*Actions to take*:
A - In the vaccine rollout article, what share of Israelis over 50 have been fully vaccinated?
B - Echo the vaccine rollout article between "A rush of Israeli" and "been fully vaccinated.", inclusive.

Israel’s ahead-of-the-world vaccine rollout offers hope for countries lagging behind
JERUSALEM — Israel’s fastest-in-the world vaccine campaign, which reached half its citizens as of Sunday, is offering other countries the first real-life look at how mass inoculation can bend the trajectory of the coronavirus pandemic.
A rush of Israeli medical research — some emerging too fast for academic journals to keep up — reveals that the Pfizer-BioNTech vaccine is even more effective than hoped at preventing serious disease and death, safe for nearly all adults, and almost completely free of serious side effects.
Israel’s scientific results have allowed health officials to open the inoculation program to pregnant women and nursing mothers, while the findings also showed that it was safe for those with food allergies and autoimmune diseases.
And the vaccine has proved so good at protecting the elderly, who are especially vulnerable, that hospital administrators here say it has all but eliminated the risk that covid-19 cases would collapse their critical care systems. Almost 90 percent of Israelis over 50 have been fully vaccinated.
Israel’s small population of about 9 million, and its universal national health system, makes it a natural vaccine lab for the world. The program has inoculated more than 4.6 million people with at least the first injection, the fastest per capita pace of any country. More than 3.3 million have gotten both shots.

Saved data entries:
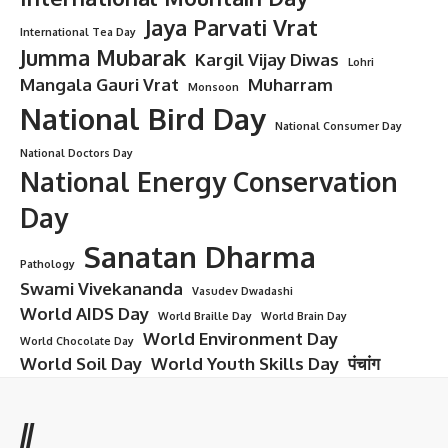
Jaya Parvati Vrat
International Tea Day
Jumma Mubarak
Kargil Vijay Diwas
Lohri
Mangala Gauri Vrat
Muharram
Monsoon
National Bird Day
National Consumer Day
National Doctors Day
National Energy Conservation
Day
Sanatan Dharma
Pathology
Swami Vivekananda
Vasudev Dwadashi
World AIDS Day
World Braille Day
World Brain Day
World Environment Day
World Chocolate Day
World Soil Day
World Youth Skills Day
पंचांग
//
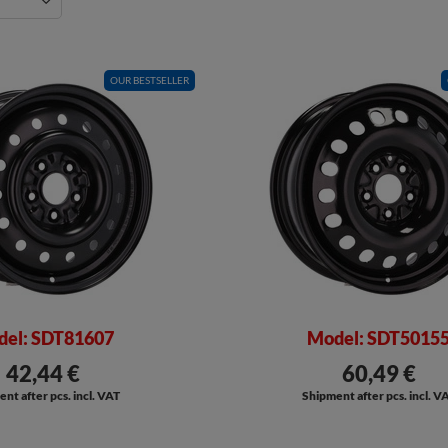
OUR BESTSELLER
el: SDT81607
Model: SDT5015
42,44 €
60,49 €
nt after pcs. incl. VAT
Shipment after pcs. incl. V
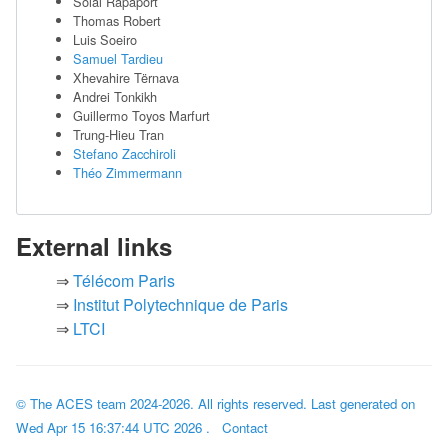
Solal Rapaport
Thomas Robert
Luis Soeiro
Samuel Tardieu
Xhevahire Tërnava
Andrei Tonkikh
Guillermo Toyos Marfurt
Trung-Hieu Tran
Stefano Zacchiroli
Théo Zimmermann
External links
Télécom Paris
Institut Polytechnique de Paris
LTCI
© The ACES team
2024-2026
. All rights reserved. Last generated on
Wed Apr 15 16:37:44 UTC 2026
.
Contact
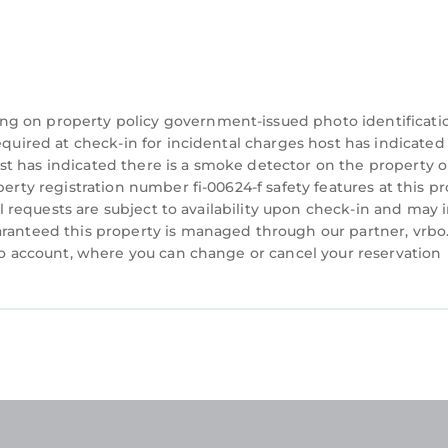
ng on property policy government-issued photo identificati
equired at check-in for incidental charges host has indicated
t has indicated there is a smoke detector on the property o
perty registration number fi-00624-f safety features at this p
ial requests are subject to availability upon check-in and may 
aranteed this property is managed through our partner, vrbo
rbo account, where you can change or cancel your reservation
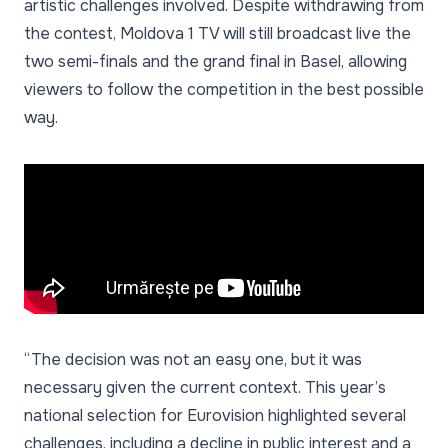
artistic challenges involved. Despite withdrawing from
the contest, Moldova 1 TV will still broadcast live the
two semi-finals and the grand final in Basel, allowing
viewers to follow the competition in the best possible
way.
“The decision was not an easy one, but it was
necessary given the current context. This year’s
national selection for Eurovision highlighted several
challenges, including a decline in public interest and a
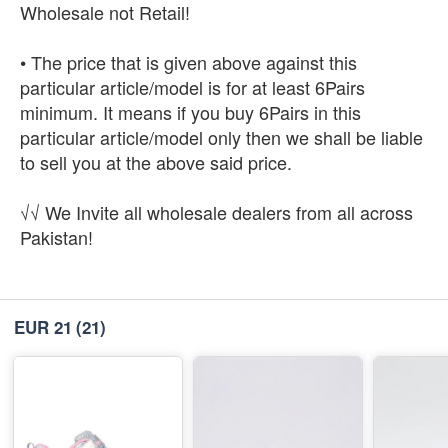
Wholesale not Retail!
• The price that is given above against this
particular article/model is for at least 6Pairs
minimum. It means if you buy 6Pairs in this
particular article/model only then we shall be liable
to sell you at the above said price.
√√ We Invite all wholesale dealers from all across
Pakistan!
EUR 21
(21)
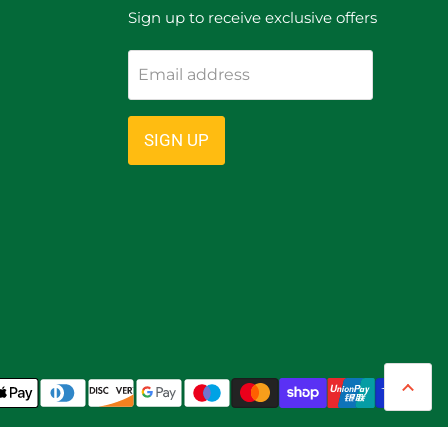
Sign up to receive exclusive offers
Email address
ram
SIGN UP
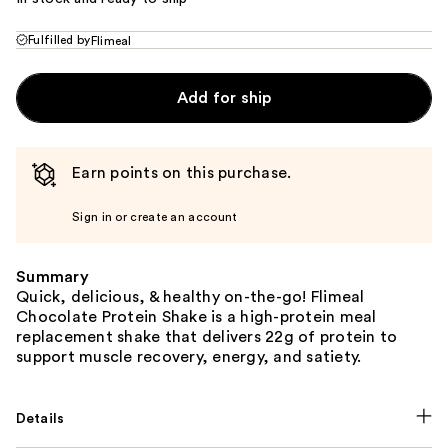
Fulfilled by
Flimeal
Add for ship
Earn points on this purchase.
Sign in or create an account
Summary
Quick, delicious, & healthy on-the-go! Flimeal
Chocolate Protein Shake is a high-protein meal
replacement shake that delivers 22g of protein to
support muscle recovery, energy, and satiety.
Details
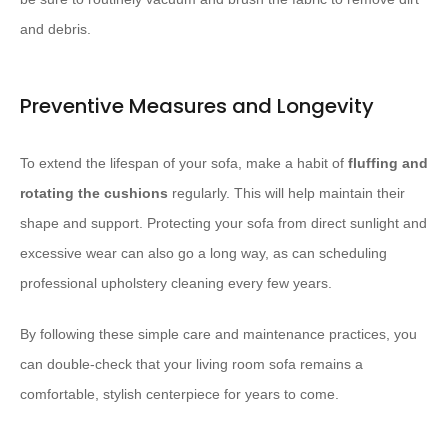
and debris.
Preventive Measures and Longevity
To extend the lifespan of your sofa, make a habit of
fluffing and
rotating the cushions
regularly. This will help maintain their
shape and support. Protecting your sofa from direct sunlight and
excessive wear can also go a long way, as can scheduling
professional upholstery cleaning every few years.
By following these simple care and maintenance practices, you
can double-check that your living room sofa remains a
comfortable, stylish centerpiece for years to come.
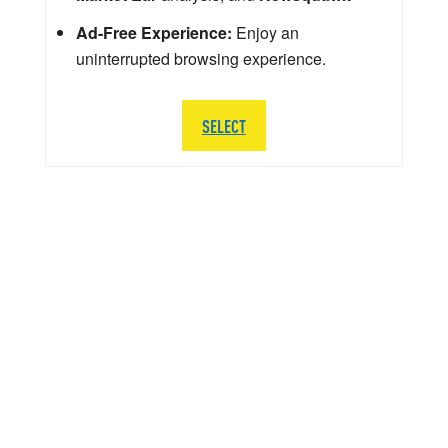
Ad-Free Experience:
Enjoy an
uninterrupted browsing experience.
SELECT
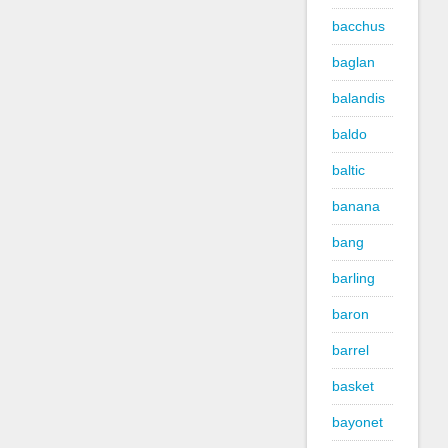
bacchus
baglan
balandis
baldo
baltic
banana
bang
barling
baron
barrel
basket
bayonet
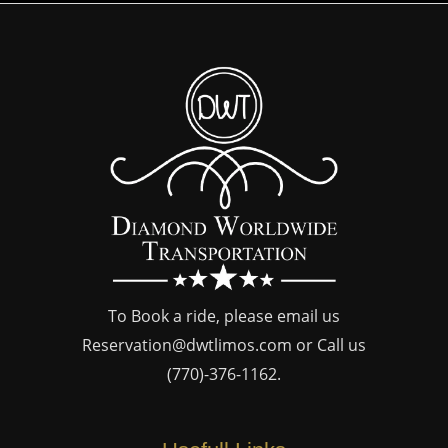
To Book a ride, please email us
Reservation@dwtlimos.com
or Call us
(770)-376-1162
.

*Results for each task*:
A - Almost 90 percent of Israelis over 50 have been fully vaccinated.

B -
A rush of Israeli medical research — some emerging too fast for academic journals to keep up — reveals that the Pfizer-BioNTech vaccine is even more effective than hoped at preventing serious disease and death, safe for nearly all adults, and almost completely free of serious side effects.
Israel’s scientific results have allowed health officials to open the inoculation program to pregnant women and nursing mothers, while the findings also showed that it was safe for those with food allergies and autoimmune diseases.
And the vaccine has proved so good at protecting the elderly, who are especially vulnerable, that hospital administrators here say it has all but eliminated the risk that covid-19 cases would collapse their critical care systems. Almost 90 percent of Israelis over 50 have been fully vaccinated.